> [Passage shown]
Start of Block

Published Nov 18, 2016
shanon0403
26 Posts
I found several tricks to help me:
Study every day with frequent breaks. 15 to 20 minutes and then do something else for a little while. This allows your brain to process the information.
The other is to know the information so well you can teach it. Teach your husband, your cat, your invisible student.
Make a song or cartoon out of it.
Read the chapter before you learn it in class
Meriwhen, ASN, BSN, MSN, RN
4 Articles; 7,907 Posts
I did that all the time in school. By the time I finished the ADN and then the BSN, both cats and the dog could have sat for the NCLEX.
AliNajaCat
1,035 Posts
I used to teach fluids and electrolytes, ABGs, and general physiology concepts on a contract basis to staffs in SNFs around the area. Sometimes I had to take my kids with me. One evening, while I was driving home, my daughter asked me, "Mom, what's kay?" "Oh," I said, "K means potassium, it's the chemical symbol for that element, so sometimes we use both words." "Oh, alright," she said. "Now I get it." I figured I must be teaching it clearly enough if a ten-year-old (even if bright) could get the idea.
(Now she has a PhD.) (And teaches.)
Here.I.Stand, BSN, RN
5,047 Posts
I had my first child in the middle of a semester -- the semester I took patho, no less. I read my notes to her all the time. I figured at that age the whole point of reading to them was they liked to hear mama's voice, so it didn't matter if I read patho or The Very Hungry Caterpillar. Plus I am largely an auditory learner, so hearing the notes in my own voice helped them stick.
NurseSpeedy, ADN, LPN, RN
1,599 Posts
"Teach your cat" that was cute. My cat didn't like the lost attention due to my classes being online. He would sit on my printer, get in front of my monitor, even rearranged the icons on my laptop one day. Finally he just sat in my lap and started biting my arm until I but the books down for a few minutes. Maybe I should have just talked it out facing him?...or he'd just figure I'd lost it.

End of Block

> [Available data]
Start of Block

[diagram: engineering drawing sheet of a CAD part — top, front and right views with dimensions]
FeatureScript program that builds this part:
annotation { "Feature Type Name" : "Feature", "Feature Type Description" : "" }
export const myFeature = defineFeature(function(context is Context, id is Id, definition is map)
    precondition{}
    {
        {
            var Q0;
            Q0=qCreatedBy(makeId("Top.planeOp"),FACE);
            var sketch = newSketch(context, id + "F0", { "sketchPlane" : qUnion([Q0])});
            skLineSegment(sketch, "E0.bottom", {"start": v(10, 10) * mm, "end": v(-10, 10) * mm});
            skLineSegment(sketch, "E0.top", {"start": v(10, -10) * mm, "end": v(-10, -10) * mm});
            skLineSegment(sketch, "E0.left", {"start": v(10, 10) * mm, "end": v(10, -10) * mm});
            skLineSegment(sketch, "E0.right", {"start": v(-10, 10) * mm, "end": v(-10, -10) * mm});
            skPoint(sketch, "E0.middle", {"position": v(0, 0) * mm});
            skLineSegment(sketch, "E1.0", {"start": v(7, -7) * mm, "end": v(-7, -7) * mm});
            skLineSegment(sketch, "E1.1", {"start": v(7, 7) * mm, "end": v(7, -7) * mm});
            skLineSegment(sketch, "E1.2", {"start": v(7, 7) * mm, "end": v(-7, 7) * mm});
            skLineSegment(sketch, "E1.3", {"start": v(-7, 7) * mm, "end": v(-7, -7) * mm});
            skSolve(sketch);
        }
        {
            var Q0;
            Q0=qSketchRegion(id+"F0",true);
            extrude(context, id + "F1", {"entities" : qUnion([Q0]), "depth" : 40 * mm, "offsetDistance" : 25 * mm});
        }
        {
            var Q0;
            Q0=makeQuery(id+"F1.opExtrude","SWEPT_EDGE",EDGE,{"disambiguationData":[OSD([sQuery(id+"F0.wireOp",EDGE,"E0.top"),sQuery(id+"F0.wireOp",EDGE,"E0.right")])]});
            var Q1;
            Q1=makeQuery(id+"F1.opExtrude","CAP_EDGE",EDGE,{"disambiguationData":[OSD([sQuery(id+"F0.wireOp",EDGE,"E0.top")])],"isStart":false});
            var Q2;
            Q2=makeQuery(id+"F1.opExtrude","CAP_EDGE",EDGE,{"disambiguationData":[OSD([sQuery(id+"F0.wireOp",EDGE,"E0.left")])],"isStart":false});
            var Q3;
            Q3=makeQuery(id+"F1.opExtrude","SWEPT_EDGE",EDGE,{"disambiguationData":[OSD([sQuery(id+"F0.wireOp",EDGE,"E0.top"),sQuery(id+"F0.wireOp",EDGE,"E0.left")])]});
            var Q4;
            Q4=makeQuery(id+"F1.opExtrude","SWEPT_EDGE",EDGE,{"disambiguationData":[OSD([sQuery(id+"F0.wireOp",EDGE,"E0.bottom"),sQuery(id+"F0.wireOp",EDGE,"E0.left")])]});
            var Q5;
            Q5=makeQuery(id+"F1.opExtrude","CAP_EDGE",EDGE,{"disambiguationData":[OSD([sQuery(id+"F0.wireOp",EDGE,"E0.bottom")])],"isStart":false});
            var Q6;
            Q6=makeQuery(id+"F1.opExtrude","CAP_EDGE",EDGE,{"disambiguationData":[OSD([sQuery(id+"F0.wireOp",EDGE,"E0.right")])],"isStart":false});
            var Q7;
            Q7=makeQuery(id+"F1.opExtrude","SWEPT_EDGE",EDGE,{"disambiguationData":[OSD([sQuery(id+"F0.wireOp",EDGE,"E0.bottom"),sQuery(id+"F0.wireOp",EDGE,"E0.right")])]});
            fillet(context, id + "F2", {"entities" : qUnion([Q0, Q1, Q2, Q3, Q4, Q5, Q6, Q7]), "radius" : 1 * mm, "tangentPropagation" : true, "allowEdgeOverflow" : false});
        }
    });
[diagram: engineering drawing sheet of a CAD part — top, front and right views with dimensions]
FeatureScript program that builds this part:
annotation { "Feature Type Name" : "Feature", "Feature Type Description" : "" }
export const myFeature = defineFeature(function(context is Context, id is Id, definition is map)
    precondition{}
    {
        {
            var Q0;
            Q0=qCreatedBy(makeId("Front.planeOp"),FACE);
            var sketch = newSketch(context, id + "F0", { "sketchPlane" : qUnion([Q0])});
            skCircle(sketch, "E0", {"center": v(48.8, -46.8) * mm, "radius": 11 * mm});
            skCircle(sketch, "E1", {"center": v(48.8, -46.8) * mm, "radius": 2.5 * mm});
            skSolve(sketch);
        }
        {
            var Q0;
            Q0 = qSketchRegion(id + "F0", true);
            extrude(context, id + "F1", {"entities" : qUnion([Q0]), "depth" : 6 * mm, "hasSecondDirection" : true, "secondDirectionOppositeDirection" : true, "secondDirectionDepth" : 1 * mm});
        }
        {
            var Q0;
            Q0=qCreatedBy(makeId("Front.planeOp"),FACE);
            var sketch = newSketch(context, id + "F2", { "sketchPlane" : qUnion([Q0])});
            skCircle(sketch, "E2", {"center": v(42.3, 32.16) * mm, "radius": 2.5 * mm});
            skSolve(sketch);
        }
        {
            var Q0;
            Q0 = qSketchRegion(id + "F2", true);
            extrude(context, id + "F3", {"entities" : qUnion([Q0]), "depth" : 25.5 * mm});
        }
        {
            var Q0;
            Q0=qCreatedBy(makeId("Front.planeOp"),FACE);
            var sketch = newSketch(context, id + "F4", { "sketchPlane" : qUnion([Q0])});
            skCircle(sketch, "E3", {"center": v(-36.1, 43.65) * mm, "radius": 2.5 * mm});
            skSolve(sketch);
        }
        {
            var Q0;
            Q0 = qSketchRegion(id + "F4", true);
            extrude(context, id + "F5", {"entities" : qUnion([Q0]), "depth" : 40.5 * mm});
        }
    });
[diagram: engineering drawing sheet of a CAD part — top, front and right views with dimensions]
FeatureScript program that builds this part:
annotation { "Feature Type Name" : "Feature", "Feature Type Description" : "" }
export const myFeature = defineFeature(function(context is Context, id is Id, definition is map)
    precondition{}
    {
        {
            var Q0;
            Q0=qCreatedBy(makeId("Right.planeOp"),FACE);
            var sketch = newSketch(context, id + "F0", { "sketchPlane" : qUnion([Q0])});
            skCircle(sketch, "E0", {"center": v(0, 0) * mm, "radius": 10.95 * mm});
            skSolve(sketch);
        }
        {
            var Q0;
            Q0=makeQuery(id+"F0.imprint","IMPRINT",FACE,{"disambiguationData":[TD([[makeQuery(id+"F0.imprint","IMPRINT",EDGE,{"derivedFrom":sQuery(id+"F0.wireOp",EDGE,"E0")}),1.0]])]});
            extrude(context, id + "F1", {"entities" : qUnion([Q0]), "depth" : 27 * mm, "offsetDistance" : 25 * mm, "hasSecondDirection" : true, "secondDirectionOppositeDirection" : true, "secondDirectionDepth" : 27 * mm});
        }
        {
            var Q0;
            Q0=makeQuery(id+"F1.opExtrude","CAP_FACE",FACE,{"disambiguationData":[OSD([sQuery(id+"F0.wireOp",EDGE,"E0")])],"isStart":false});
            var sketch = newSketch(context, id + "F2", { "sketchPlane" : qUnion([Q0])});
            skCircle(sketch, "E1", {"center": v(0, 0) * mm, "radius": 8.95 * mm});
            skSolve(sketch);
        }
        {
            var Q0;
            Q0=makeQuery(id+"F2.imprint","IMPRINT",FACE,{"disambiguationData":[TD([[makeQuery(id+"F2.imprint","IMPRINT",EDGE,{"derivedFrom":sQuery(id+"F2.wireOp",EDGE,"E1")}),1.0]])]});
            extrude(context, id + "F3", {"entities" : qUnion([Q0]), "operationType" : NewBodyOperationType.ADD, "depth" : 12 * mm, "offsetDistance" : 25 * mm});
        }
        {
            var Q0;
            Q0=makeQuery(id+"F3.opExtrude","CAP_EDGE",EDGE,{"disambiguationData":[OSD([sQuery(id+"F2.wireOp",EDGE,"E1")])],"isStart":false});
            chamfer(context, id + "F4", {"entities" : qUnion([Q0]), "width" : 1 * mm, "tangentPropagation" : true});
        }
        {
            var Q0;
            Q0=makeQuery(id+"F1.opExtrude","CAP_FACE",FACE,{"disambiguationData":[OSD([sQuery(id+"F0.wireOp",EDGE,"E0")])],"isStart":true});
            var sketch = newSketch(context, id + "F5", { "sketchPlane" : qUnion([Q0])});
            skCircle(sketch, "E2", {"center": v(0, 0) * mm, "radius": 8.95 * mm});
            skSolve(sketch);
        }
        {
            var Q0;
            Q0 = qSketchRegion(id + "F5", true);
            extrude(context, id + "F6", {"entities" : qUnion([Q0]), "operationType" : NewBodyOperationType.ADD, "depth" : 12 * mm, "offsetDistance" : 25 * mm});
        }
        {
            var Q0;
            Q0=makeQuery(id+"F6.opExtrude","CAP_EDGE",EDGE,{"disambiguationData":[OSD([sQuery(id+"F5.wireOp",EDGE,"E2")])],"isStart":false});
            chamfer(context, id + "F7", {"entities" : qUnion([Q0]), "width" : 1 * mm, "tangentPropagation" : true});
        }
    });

End of Block

> [Your assignment]
Decide whether each statement below agrees with the study-tips thread above. Answer yes or no for each, and quote the words from the thread that settle it.
1. The first poster suggests studying for 15 to 20 minutes and then doing something else.
2. The poster who taught fluids and electrolytes in SNFs was asked by a son what "kay" meant.
3. The poster who had a first child mid-semester is mainly a visual learner.

> [Response to this exercise]
1. Yes: "15 to 20 minutes and then do something else for a little while."
2. No: "my daughter asked me, "Mom, what's kay?""
3. No: "I am largely an auditory learner"